Freshness. "This guy is a superstar!" exclaims James Taranto, editor in chief of Best of the Web Today, the daily weblog of the Wall Street Journal, which regularly relays InstaPundit's scoops and cites it among its sources of information. The WSJ is one of the first American press organs to underline the success of the weblogs. The attention of the media is brought at first to the blogs of journalists and commentators, like those of gay writer Andrew Sullivan and futurist Virginia Postrel. But the terrorist attacks have fed a curiosity for weblogs of private persons: "After September 11, I have followed them attentively, because of the intensity of emotion and the immediacy of the topics of discussion," explains Scott Norvell, editor in chief of the conservative Fox news channel's site. Several bloggers have impressed him by the tone and freshness of their viewpoints: "Too often we in the media keep coming back to the same commentators," he says. "We had a chance there to widen our sphere." Fox.com offered Glenn Reynolds a regular column, and at the end of February the site recruited other blog authors, some neither journalists nor writers, to distill current events into a new column, Fox Weblog.
Conversation. Among the pens courted by Fox: a San Francisco educator, a Washington aerospace devotee, and Moira Breen, a stay-at-home mother in the rural state of Oregon in the northwest of the United States. This 44-year-old "computer geek" says she was surprised to have aroused so much interest with her "humble web log", launched in November, "Inappropriate Response": "I have the impression that many visitors are very, very irritated by traditional media and flee to the webloggers," she says. "Blogs spur people to read, to write more and to reflect."
For writer and blogger Ken Layne, a good blog must give a feeling of "reading an intelligent conversation and, thanks to the links, hoisting yourself to the higher stages of the discussion."
Since September 11, Glenn Reynolds thinks he has proven that "anyone reasonably intelligent can do the same thing as the traditional expert commentators." His opinion is shared by Ken Layne, who attributes to bloggers more humor and common sense: "Remember the anthrax crisis, the American media's reaction was completely exaggerated," the writer emphasizes. He is convinced, on the other hand, that "the bloggers were quite capable of putting the story in perspective."
Thanks to free tools, it's cheap to publish a blog ... and brings in little or nothing. The most popular blogs install a virtual tip-jar on their site. Andrew Sullivan goes so far as to compare the Blogger software, at the root of the weblog phenomenon, to the Napster of journalism: "The blog revolution has just begun to transform the world of media," the writer affirms. For Eugene Volokh, specialist law professor at UCLA, the weblog gives new effect to the first amendment to the American Consitution (which guarantees among others the freedom of expression and of the press): "Critics of the First Amendment have regularly emphasized that if people have the right to express themselves in theory, they cannot always express themselves in fact," he explains. With the arrival of blogs, "the principle of freedom of expression born at the beginning of the last century, in a world of the written, keeps its promises in cyberspace."
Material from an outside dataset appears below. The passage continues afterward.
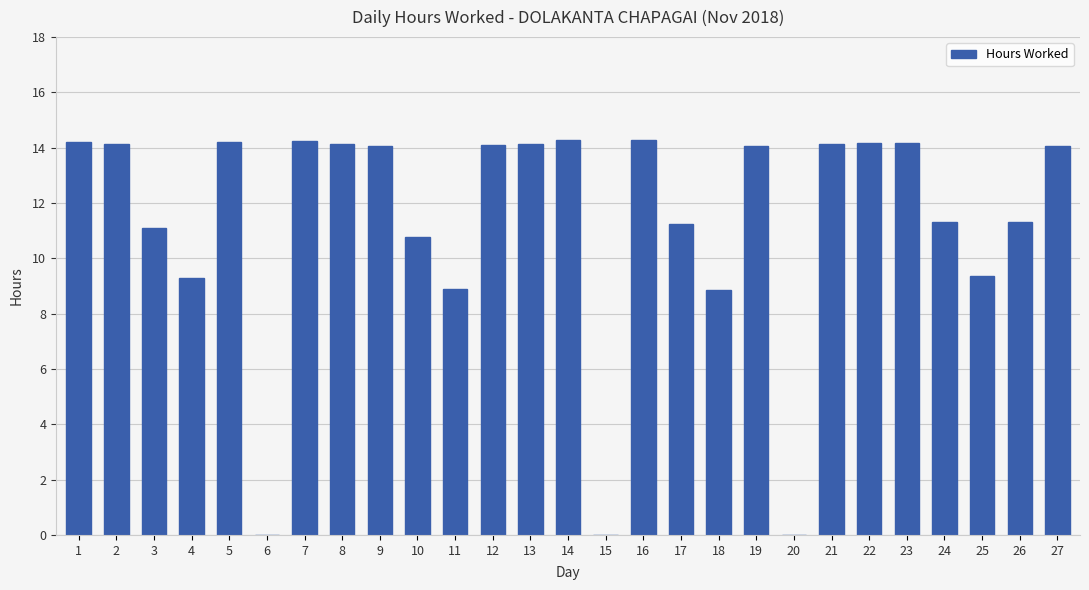

At which label does the data first exceed 14?

1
Competition. But of course a weblogger's freedom has its limits: "Michael", manager in a Wall Street firm and noted blogger, recounts that he was recently invited to write an opinion piece for the paper version of the Wall Street Journal. He reluctantly had to decline, for fear of shocking his clients by exposing his blog and his personal ideas. For James Taranto, of the Wall Street Journal, blogs have the disadvantage of being too numerous: "There are so many weblogs, thousands of weblogs, that when you find a good one you ignore the others." He thinks that certain blogs, like InstaPundit, have established their audience, will keep it and continue to figure in the reputable media. New bloggers will meet resistance: Scott Norvell, of Fox.com, reports that three-quarters of the reactions to the Fox weblog are positive, but a quarter of the readers are critical, not to say condescending, toward these "non-professionals". Ken Layne remembers the time, not so long ago, when the traditional press exhausted [?] Matt Drudge, former t-shirt dealer turned webstar, with the success of his Drudge Report, a site of links, rumors and scoops ancestral to the weblog: "The press has not mentioned him much since he touched off the Clinton-Lewinsky affair," Ken Layne states. "Yet his audience has never been as important."